VM – A PJ que utilizou algum programa do governo para reduzir jornada de trabalho da equipe de atendimento durante a pandemia deve importar a folha de pagamento para a contabilidade com o valor pago reduzido, e não precisa fazer constar na declaração da PJ. Contribuinte PF que recebeu em 2020 rendimentos tributáveis acima de R$22.847,76 deve entregar a declaração do IRPF e a Receita cobrará a devolução do auxílio emergencial.

Quem reduziu a jornada do trabalho ou suspendeu o contrato de trabalho da equipe de atendimento durante a pandemia, como equivalente a um percentual do seguro-desemprego a que o trabalhador teria se fosse demitido, deve declarar isso na ficha Rendimentos Tributáveis de Pessoa Jurídica, com CNPJ da Receita (00.394.460/0572-59).

A ajuda compensatória mensal, que equivale à parcela do salário paga pelo empregador, deve ser informada na ficha Rendimentos Isentos e Não Tributáveis. O declarante deve incluir o dinheiro no item 26 – Outros com o CNPJ da fonte pagadora (empregadora). A descrição deve conter a expressão “Ajuda compensatória” para identificar a natureza dos valores.

Para saber quais valores foram pagos como benefício emergencial ou ajuda compensatória, o contribuinte deve acessar o aplicativo Carteira de Trabalho Digital ou consultar o empregador.

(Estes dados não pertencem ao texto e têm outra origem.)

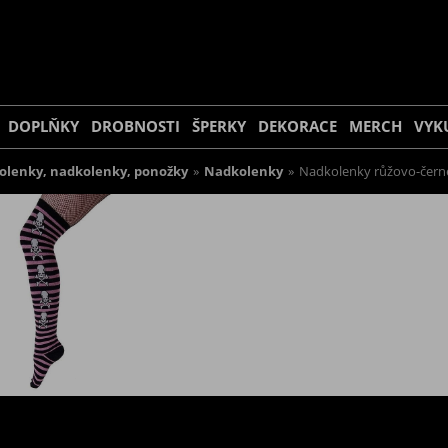
DOPLŇKY
DROBNOSTI
ŠPERKY
DEKORACE
MERCH
VYK
olenky, nadkolenky, ponožky
»
Nadkolenky
»
Nadkolenky růžovo-černé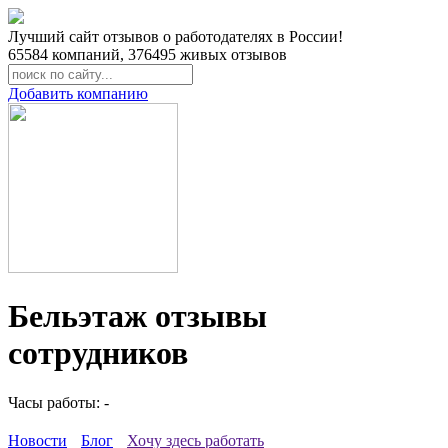
Лучший сайт отзывов о работодателях в России!
65584
компаний,
376495
живых отзывов
Добавить компанию
Бельэтаж отзывы
сотрудников
Часы работы: -
Новости
Блог
Хочу здесь работать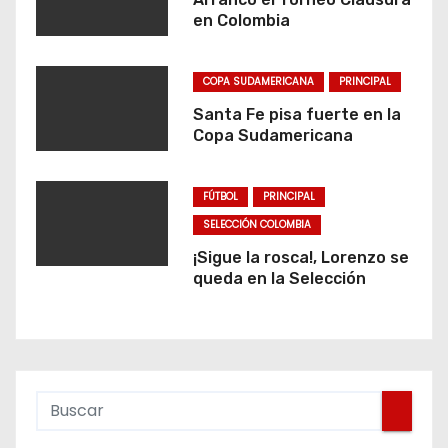
en Colombia
COPA SUDAMERICANA
PRINCIPAL
Santa Fe pisa fuerte en la
Copa Sudamericana
FÚTBOL
PRINCIPAL
SELECCIÓN COLOMBIA
¡Sigue la rosca!, Lorenzo se
queda en la Selección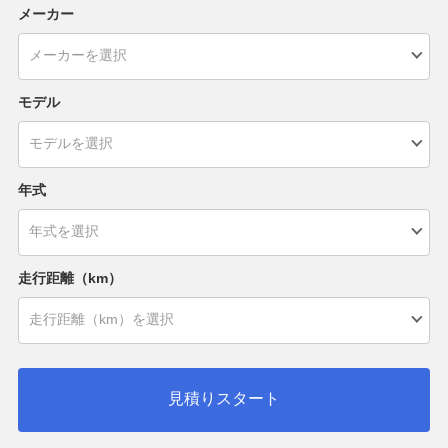
メーカー
モデル
年式
走行距離（km）
見積りスタート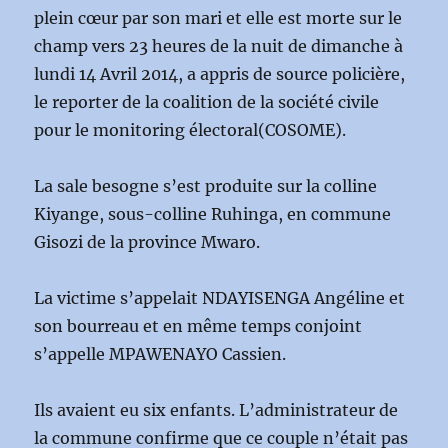
plein cœur par son mari et elle est morte sur le
champ vers 23 heures de la nuit de dimanche à
lundi 14 Avril 2014, a appris de source policière,
le reporter de la coalition de la société civile
pour le monitoring électoral(COSOME).
La sale besogne s’est produite sur la colline
Kiyange, sous-colline Ruhinga, en commune
Gisozi de la province Mwaro.
La victime s’appelait NDAYISENGA Angéline et
son bourreau et en même temps conjoint
s’appelle MPAWENAYO Cassien.
Ils avaient eu six enfants. L’administrateur de
la commune confirme que ce couple n’était pas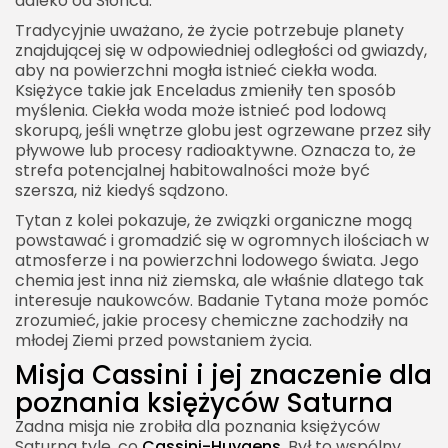
daleko od Słońca.
Tradycyjnie uważano, że życie potrzebuje planety
znajdującej się w odpowiedniej odległości od gwiazdy,
aby na powierzchni mogła istnieć ciekła woda.
Księżyce takie jak Enceladus zmieniły ten sposób
myślenia. Ciekła woda może istnieć pod lodową
2026 Akademia Internetu Wszelkie prawa
zastrzeżone. Treści umieszczone na stronie
skorupą, jeśli wnętrze globu jest ogrzewane przez siły
chronione są prawem autorskim.
pływowe lub procesy radioaktywne. Oznacza to, że
strefa potencjalnej habitowalności może być
szersza, niż kiedyś sądzono.
Tytan z kolei pokazuje, że związki organiczne mogą
powstawać i gromadzić się w ogromnych ilościach w
atmosferze i na powierzchni lodowego świata. Jego
chemia jest inna niż ziemska, ale właśnie dlatego tak
interesuje naukowców. Badanie Tytana może pomóc
zrozumieć, jakie procesy chemiczne zachodziły na
młodej Ziemi przed powstaniem życia.
Misja Cassini i jej znaczenie dla
poznania księżyców Saturna
Żadna misja nie zrobiła dla poznania księżyców
Saturna tyle, co
Cassini-Huygens
. Był to wspólny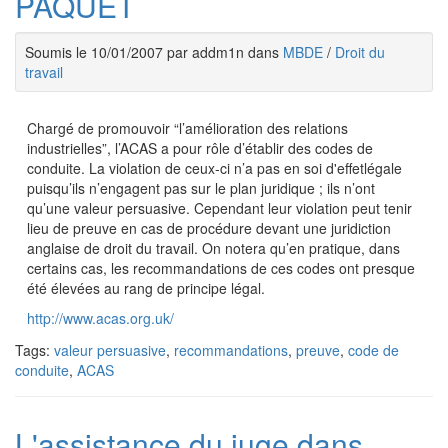
PAQUET
Soumis le 10/01/2007 par addm1n dans
MBDE
/
Droit du
travail
Chargé de promouvoir “l’amélioration des relations
industrielles”, l’ACAS a pour rôle d’établir des codes de
conduite. La violation de ceux-ci n’a pas en soi d'effetlégale
puisqu’ils n’engagent pas sur le plan juridique ; ils n’ont
qu’une valeur persuasive. Cependant leur violation peut tenir
lieu de preuve en cas de procédure devant une juridiction
anglaise de droit du travail. On notera qu’en pratique, dans
certains cas, les recommandations de ces codes ont presque
été élevées au rang de principe légal.
http://www.acas.org.uk/
Tags:
valeur persuasive
,
recommandations
,
preuve
,
code de
conduite
,
ACAS
L'assistance du juge dans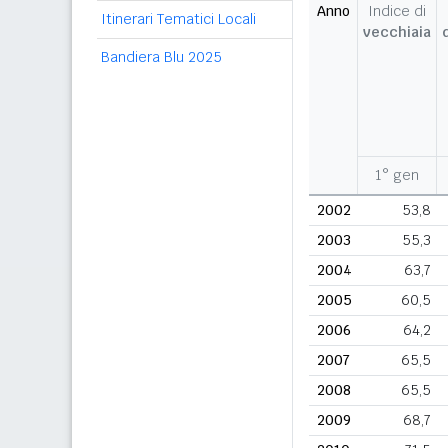
Anno
Indice di
Itinerari Tematici Locali
vecchiaia
Bandiera Blu 2025
1° gen
2002
53,8
2003
55,3
2004
63,7
2005
60,5
2006
64,2
2007
65,5
2008
65,5
2009
68,7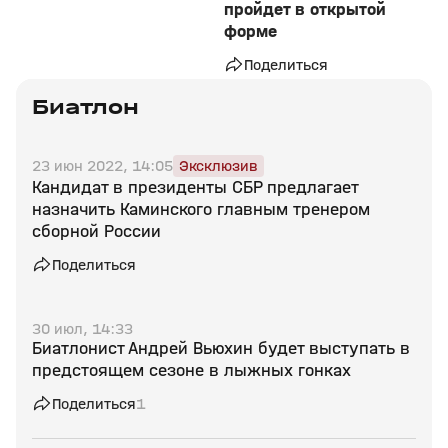
пройдет в открытой
форме
Поделиться
Биатлон
23 июн 2022, 14:05
Эксклюзив
Кандидат в президенты СБР предлагает
назначить Каминского главным тренером
сборной России
Поделиться
30 июл, 14:33
Биатлонист Андрей Вьюхин будет выступать в
предстоящем сезоне в лыжных гонках
Поделиться
1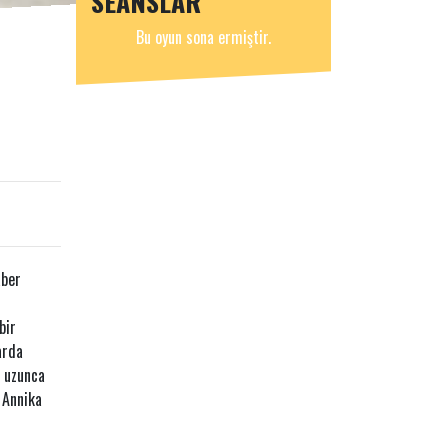
SEANSLAR
Bu oyun sona ermiştir.
aber
bir
arda
ş uzunca
 Annika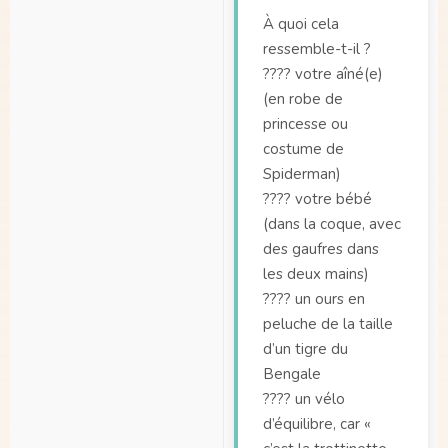
À quoi cela
ressemble-t-il ?
???? votre aîné(e)
(en robe de
princesse ou
costume de
Spiderman)
???? votre bébé
(dans la coque, avec
des gaufres dans
les deux mains)
???? un ours en
peluche de la taille
d’un tigre du
Bengale
???? un vélo
d’équilibre, car «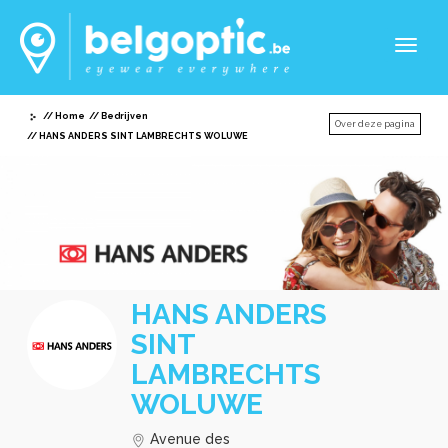
Toggl
naviga
Home
Bedrijven
Over deze pagina
HANS ANDERS SINT LAMBRECHTS WOLUWE
HANS ANDERS
SINT
LAMBRECHTS
WOLUWE
Avenue des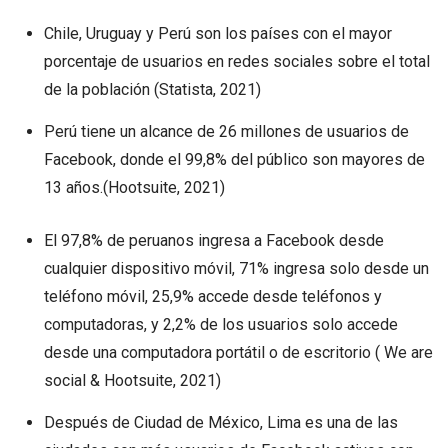
Chile, Uruguay y Perú son los países con el mayor
porcentaje de usuarios en redes sociales sobre el total
de la población (Statista, 2021)
Perú tiene un alcance de 26 millones de usuarios de
Facebook, donde el 99,8% del público son mayores de
13 años.(Hootsuite, 2021)
El 97,8% de peruanos ingresa a Facebook desde
cualquier dispositivo móvil, 71% ingresa solo desde un
teléfono móvil, 25,9% accede desde teléfonos y
computadoras, y 2,2% de los usuarios solo accede
desde una computadora portátil o de escritorio ( We are
social & Hootsuite, 2021)
Después de Ciudad de México, Lima es una de las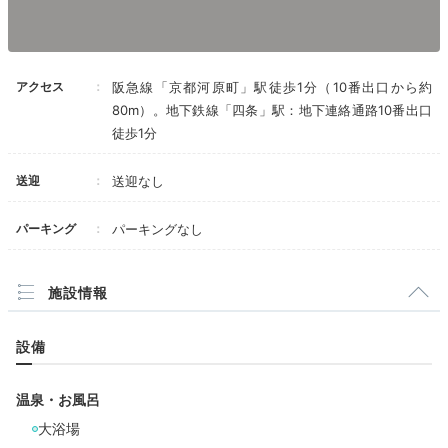
棒、シェーバー、マルチクリーナー除菌スプレ
ー、衣類用の除菌消臭スプレー、携帯電話の共通
充電器、湯沸かしポット、ドリップコーヒー、緑
茶、ほうじ茶、缶入りミネラルウォーター。
アクセス
阪急線「京都河原町」駅徒歩1分（10番出口から約
パジャマはワッフル生地のセパレートタイプでし
80m）。地下鉄線「四条」駅：地下連絡通路10番出口
た。
テレビは大画面で、YouTubeも無料で観ることが
徒歩1分
できます。
全室禁煙ですが、４階に喫煙ブースがあるので、
ジェームズオオクボさんの投稿
送迎
送迎なし
喫煙者は確約ではありませんが、４階をリクエス
夕食は、館内レストラン「僧伽小野 京都浄教寺」にて
トすればよいでしょう。
いただきましょう。こちらは、福岡の名店の2号店とな
パーキング
パーキングなし
【大浴場】
ります。天ぷらやお蕎麦など、滋味あふれる日本料理を
２階にあります。
味わえますよ。
今はコロナ禍のため、人数制限をしており、お部
施設情報
屋のテレビのインフォメーション画面で混雑状況
を確認できます。
女風呂には、シャンプー、コンディショナー、ボ
設備
ディソープの他に、メイククレンジング、化粧
Night
水、乳液もあります。
20:00
温泉・お風呂
【朝食付きプラン】
大浴場
水墨画が大迫力！
朝ごはんはホテル２階のレストラン「僧伽小野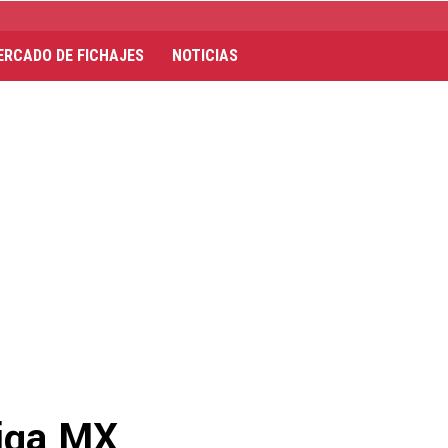
ERCADO DE FICHAJES
NOTICIAS
Liga MX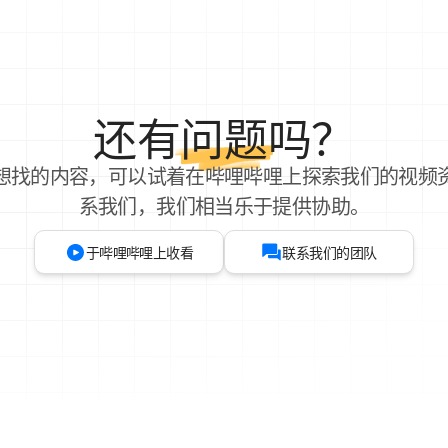
还有
问题
吗？
想找的内容，可以试着在哔哩哔哩上探索我们的视频
系我们，我们相当乐于提供协助。
于哔哩哔哩上收看
联系我们的团队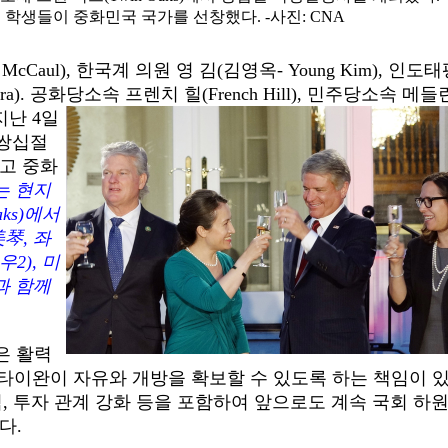
학생들이 중화민국 국가를 선창했다. -사진: CNA
Caul), 한국계 의원 영 김(김영옥- Young Kim), 인도
a). 공화
당소속 프렌치 힐(French Hill), 민주당소속 메들
 지난 4일
 쌍십절
고 중화
는 현지
ks)에서
琴, 좌
2), 미
과 함께
은 활력
타이완이 자유와 개방을 확보할 수 있도록 하는 책임이 
, 투자 관계 강화 등을 포함하여 앞으로도 계속 국회 하
다.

Muitas pessoas fizeram negociações pela redução de aluguéis durante o período em que os consultórios estiveram fechados, mas algumas dessas negociações foram informais, ou seja, sem nenhum registro. Como proceder na declaração do imposto de renda?

VM – Mesmo a negociação tendo sido informal, o locador e o locatário devem declarar o valor acordado do aluguel. Imóveis administrados por imobiliárias entregarão à Receita a Dimob, constando valor do aluguel, a comissão e o IR retido na fonte.